Jessie knew everyone there, and those she did not actually know by name were merely new faces in a familiar context: a bespectacled white leftist down from Rhodesia, a coloured journalist from Cape Town, an addition to the usual girl students from the university, a change in the roster of black bachelors (some of them bachelors because they never brought their wives along) who always outnumbered the women guests. A white woman who had just been charged with incitement and was out on bail was dressed as if for a diplomatic reception, in a midnight-blue velvet coat and antique gold earrings. Someone said: “How she enjoys it all!” A white man who had been in and out of prison for years on political charges, and who worked with one of the African political groups, was attacking an African leader within the same group who was opposed to his influence. The black man said, “And whoever persuaded Sijake to make that statement, he was badly advised!”
“Badly advised, was he? Shall I tell you why you think so, Mapire? Shall I tell you why? Because you’re a racialist, that’s why …”
The far-off wail of a baby — a child of the house — seemed to be heard, like a noise in the head, between the music, the talk and the movement, but was always lost before it attracted attention; it was as inconceivable, it had no more relevance, in the clamour of politics, liquor and sex, than the call of a bird in a thunderous machine-shop.
At about half past ten a fresh influx of guests arrived, mostly Africans, and one white couple who had been somewhere else first. Jessie left the room where the tape-recorder was for the room where Simon played the piano, and, slumped on a sofa with his head against the shoulder of a woman as if against a door-post, there was Gideon. He was drunk; he must have come very drunk. They had put him down there, out of the way, but apparently he wanted, every now and then, to get up and make a nuisance of himself, because the woman had the air of sitting there kindly to restrain him. She was a big black girl with a pretty face and the solid legs and strong arms of a nurse. Jessie had come into the room to get away from the noise, and although the room was not much less loud than the one she had left, she felt the blare displaced at once by a deep, uncomplicated affection for this man. It flowed in in peace, one of the simplest things she had ever felt in her whole life. The experience of the disastrous love affair, to which she was so close, lay like the memory of a battlefield between herself and this battered man — one of the greedy ones, like herself: she knew what he saw, now, when he seemed to look through walls. His face was grey and the dark of his lips was split with red, was flowering patches of bloody colour, scarlet and purple, like some strange streaked tulip.

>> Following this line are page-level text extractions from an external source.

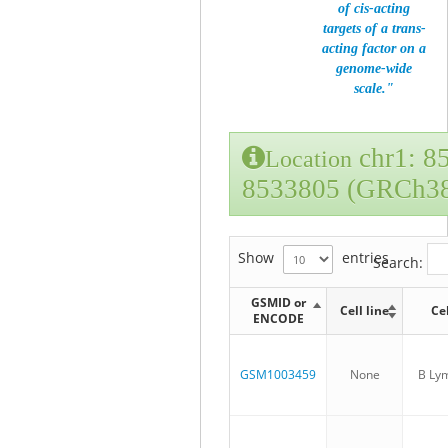
of cis-acting
targets of a trans-
acting factor on a
genome-wide
scale."
chr1: 8
Location
8533805 (GRCh3
Show
entries
Search:
GSMID or
Cell line
Ce
ENCODE
GSM1003459
None
B Ly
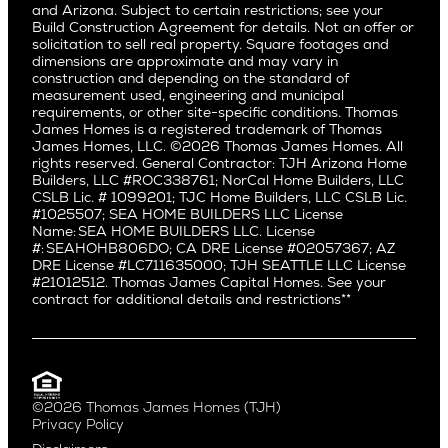
and Arizona. Subject to certain restrictions; see your
Willow Glen
Fairfax
Build Construction Agreement for details. Not an offer or
Pacific Northwest
solicitation to sell real property. Square footages and
Hermosa Beach
dimensions are approximate and may vary in
Huntington Beach
Alki
construction and depending on the standard of
Little Holmby
measurement used, engineering and municipal
Ballard
requirements, or other site-specific conditions. Thomas
Los Feliz
Bryant
James Homes is a registered trademark of Thomas
Manhattan Beach
James Homes, LLC. ©2026 Thomas James Homes. All
Capitol Hill
rights reserved. General Contractor: TJH Arizona Home
Mar Vista
Central District
Builders, LLC #ROC338761; NorCal Home Builders, LLC
Mid City
Central Seattle
CSLB Lic. # 1099201; TJC Home Builders, LLC CSLB Lic.
Mid Wilshire
#1025507; SEA HOME BUILDERS LLC License
Crown Hill
Name: SEA HOME BUILDERS LLC. License
Newport Beach
East Bellevue
#: SEAHOHB806DO; CA DRE License #02057367; AZ
North Hollywood
DRE License #LC711635000; TJH SEATTLE LLC License
Eastlake
#21012512. Thomas James Capital Homes. See your
Pacific Palisades
Fremont
contract for additional details and restrictions**
Palms
Genesee
Port Streets
Green Lake
Rancho Park
Kirkland
Redondo Beach
Laurelhurst
Santa Monica
©2026 Thomas James Homes (TJH)
Madison Park
Privacy Policy
Sherman Oaks
Magnolia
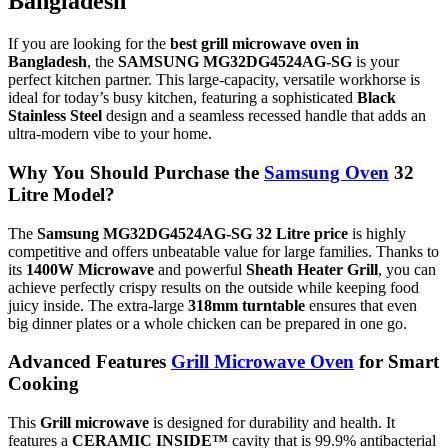
Bangladesh
If you are looking for the
best grill microwave oven in
Bangladesh
,
the
SAMSUNG MG32DG4524AG-SG
is your
perfect kitchen partner.
This large-capacity,
versatile workhorse is
ideal for today’s busy kitchen,
featuring a sophisticated
Black
Stainless Steel
design and a seamless recessed handle that adds an
ultra-modern vibe to your home.
Why You Should Purchase the
Samsung Oven
32
Litre Model?
The
Samsung MG32DG4524AG-SG 32 Litre price
is highly
competitive and offers unbeatable value for large families.
Thanks to
its
1400W Microwave
and powerful
Sheath Heater Grill
,
you can
achieve perfectly crispy results on the outside while keeping food
juicy inside.
The extra-large
318mm turntable
ensures that even
big dinner plates or a whole chicken can be prepared in one go.
Advanced Features
Grill Microwave Oven
for Smart
Cooking
This
Grill microwave
is designed for durability and health.
It
features a
CERAMIC INSIDE™
cavity that is 99.
9% antibacterial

She went up to him, putting aside her old superficial feeling that he would want to avoid the Stilwell household. But he was drunk, and did not answer her. She spoke to him again, and his gaze recognised something, though perhaps it was not her. He mumbled, “White bitch — get away.”
Somebody said, “Get him out before he spews over everything, for God’s sake.”

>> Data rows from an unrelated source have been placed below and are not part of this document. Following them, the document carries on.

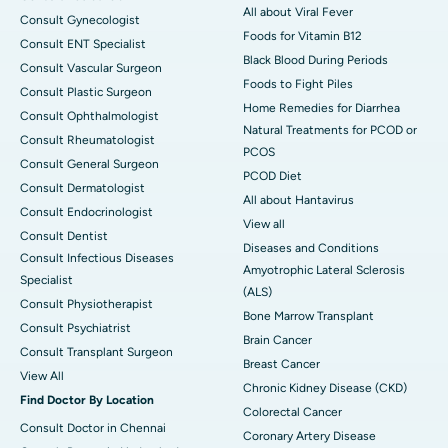
All about Viral Fever
Consult Gynecologist
Foods for Vitamin B12
Consult ENT Specialist
Black Blood During Periods
Consult Vascular Surgeon
Foods to Fight Piles
Consult Plastic Surgeon
Home Remedies for Diarrhea
Consult Ophthalmologist
Natural Treatments for PCOD or
Consult Rheumatologist
PCOS
Consult General Surgeon
PCOD Diet
Consult Dermatologist
All about Hantavirus
Consult Endocrinologist
View all
Consult Dentist
Diseases and Conditions
Consult Infectious Diseases
Amyotrophic Lateral Sclerosis
Specialist
(ALS)
Consult Physiotherapist
Bone Marrow Transplant
Consult Psychiatrist
Brain Cancer
Consult Transplant Surgeon
Breast Cancer
View All
Chronic Kidney Disease (CKD)
Find Doctor By Location
Colorectal Cancer
Consult Doctor in Chennai
Coronary Artery Disease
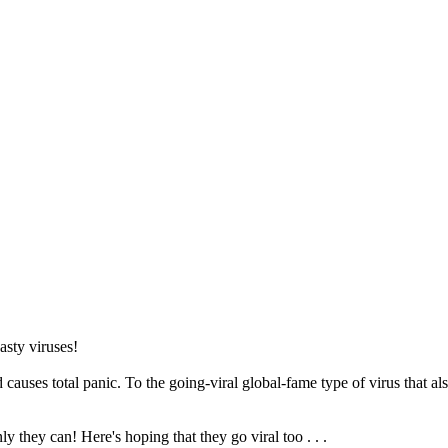
asty viruses!
uses total panic. To the going-viral global-fame type of virus that also
 they can! Here's hoping that they go viral too . . .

“Even the pigment in his lips has changed — from drinking, you know how horrible it goes. What’s going to happen to him?”

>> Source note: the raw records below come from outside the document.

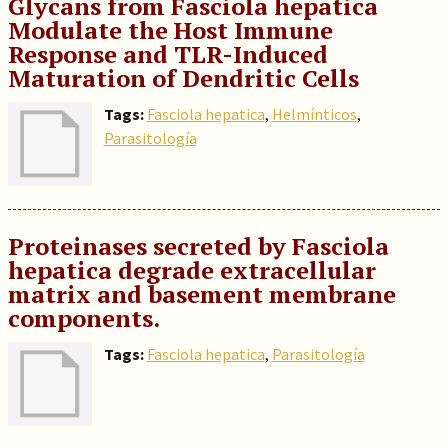
Glycans from Fasciola hepatica
Modulate the Host Immune
Response and TLR-Induced
Maturation of Dendritic Cells
Tags:
Fasciola hepatica
,
Helmínticos
,
Parasitología
Proteinases secreted by Fasciola
hepatica degrade extracellular
matrix and basement membrane
components.
Tags:
Fasciola hepatica
,
Parasitología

Jessie stood drawn up before Tom as before a tribunal.
Tom turned away. “He’ll be all right. He’ll go back and fight; there’s nothing else.”
When Jessie saw Gideon again, he clearly had no memory of what he had said to her. They continued to meet in a friendly fashion, sometimes in the Lucky Star, occasionally at the houses of friends, but the sense of his place in the Stilwells’ life and theirs in his that she felt that night never came again. So long as Gideon did not remember, Jessie could not forget.